WARNING: Toxicity, Attempt of se**al a**ult, gaslighting ( if you feel uncomfortable reading about this please don't read )
Sadly, to realize all of this toxicity, took me 2 years because i was too blinded by love and the desire to feel loved, apreciated and i was blinded by trying so hard to see the best in that one person...
Only NOW i realized what everything i let him do to me without me even knowing about it...i was letting him get control over me, i was letting him guilt trip me, i was letting him gaslight me, i was letting him make me feel like my body wasn't even mine, i was letting him make me believe that having emotions is bad, i fucking letting him make me believe that everything THIS was okay..that i deserve to be treated that way...that i deserve to be left alone when i cry too much..
He would always get upset if i told him i was going out with friends through the weekend when i came back from the dorms, he would get upset and leave to go home if i cried for a little longer than he liked, he would get upset when i told him that i would like to change stuff in our releationship, he really had no friends ( which i felt bad for but was not my problem but i was willing to help him out ) to go out with and when i told him i'd like to go for a walk when was pretty outside he'd say he thought we would be together and not wasting time outside..
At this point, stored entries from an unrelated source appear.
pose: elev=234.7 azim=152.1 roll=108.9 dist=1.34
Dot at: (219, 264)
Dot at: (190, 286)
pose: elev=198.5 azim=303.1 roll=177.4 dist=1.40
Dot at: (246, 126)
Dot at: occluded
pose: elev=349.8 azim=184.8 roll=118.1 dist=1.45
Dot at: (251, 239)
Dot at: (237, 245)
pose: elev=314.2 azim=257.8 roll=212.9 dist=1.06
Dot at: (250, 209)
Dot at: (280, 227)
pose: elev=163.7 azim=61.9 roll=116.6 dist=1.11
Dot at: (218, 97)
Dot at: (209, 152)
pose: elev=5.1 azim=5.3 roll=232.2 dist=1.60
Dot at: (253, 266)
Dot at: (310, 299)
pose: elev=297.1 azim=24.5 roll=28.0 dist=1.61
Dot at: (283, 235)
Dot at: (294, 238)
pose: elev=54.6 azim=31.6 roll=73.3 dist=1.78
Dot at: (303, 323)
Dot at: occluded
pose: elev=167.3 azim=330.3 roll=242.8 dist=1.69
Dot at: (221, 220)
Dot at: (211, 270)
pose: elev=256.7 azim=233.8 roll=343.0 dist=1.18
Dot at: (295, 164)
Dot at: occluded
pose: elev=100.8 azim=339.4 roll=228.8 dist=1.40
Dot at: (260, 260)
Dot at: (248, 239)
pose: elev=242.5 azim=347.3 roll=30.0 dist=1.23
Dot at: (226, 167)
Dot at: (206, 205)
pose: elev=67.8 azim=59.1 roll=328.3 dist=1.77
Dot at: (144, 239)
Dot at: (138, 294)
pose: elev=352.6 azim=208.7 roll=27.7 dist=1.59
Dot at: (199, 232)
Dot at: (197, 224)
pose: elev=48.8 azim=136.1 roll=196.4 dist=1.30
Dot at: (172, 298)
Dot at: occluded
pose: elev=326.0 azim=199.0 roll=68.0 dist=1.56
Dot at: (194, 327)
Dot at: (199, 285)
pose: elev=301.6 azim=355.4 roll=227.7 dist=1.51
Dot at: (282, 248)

Even after all this HE told ME that I'M the toxic one..that when i expressed what i think is wrong, when i told him what bothered me about him, he said that i was using my emotions to controll him..
But now i will set my foot down and i will no longer tolerate ANY of this and i will stand on my spot. I told him that if his behaviour continued things won't be looking okay with our releationship. He started to cry and tell me that i'm scaring him, that i know where his weak spots are, that this isn't me, asking me if he's really that bad to deserve those words..he tried to force me to take it back..that we would stay together forever..(god that fucking stings..)
But not anymore..
BIG thank you goes to my dear roommates at dorms and friends Lea, Silvia, Emma, Adrian and another Lea. These are people that have stayed by my side the WHOLE time even if i cried a bit too much. Even when i talked a lot. I owe them so so much. These people have helped me to finally open my eyes and to finally see my own worth...i'm very hurting right now because i really loved him and i know he loved me aswell but he was NOT self aware and was not going to admit and acknowledge his mistakes..and saying sorry for only the sake of peace? And then doing it again?.. it is not my responsibility to explain that to him..i think i was doing that for long enough..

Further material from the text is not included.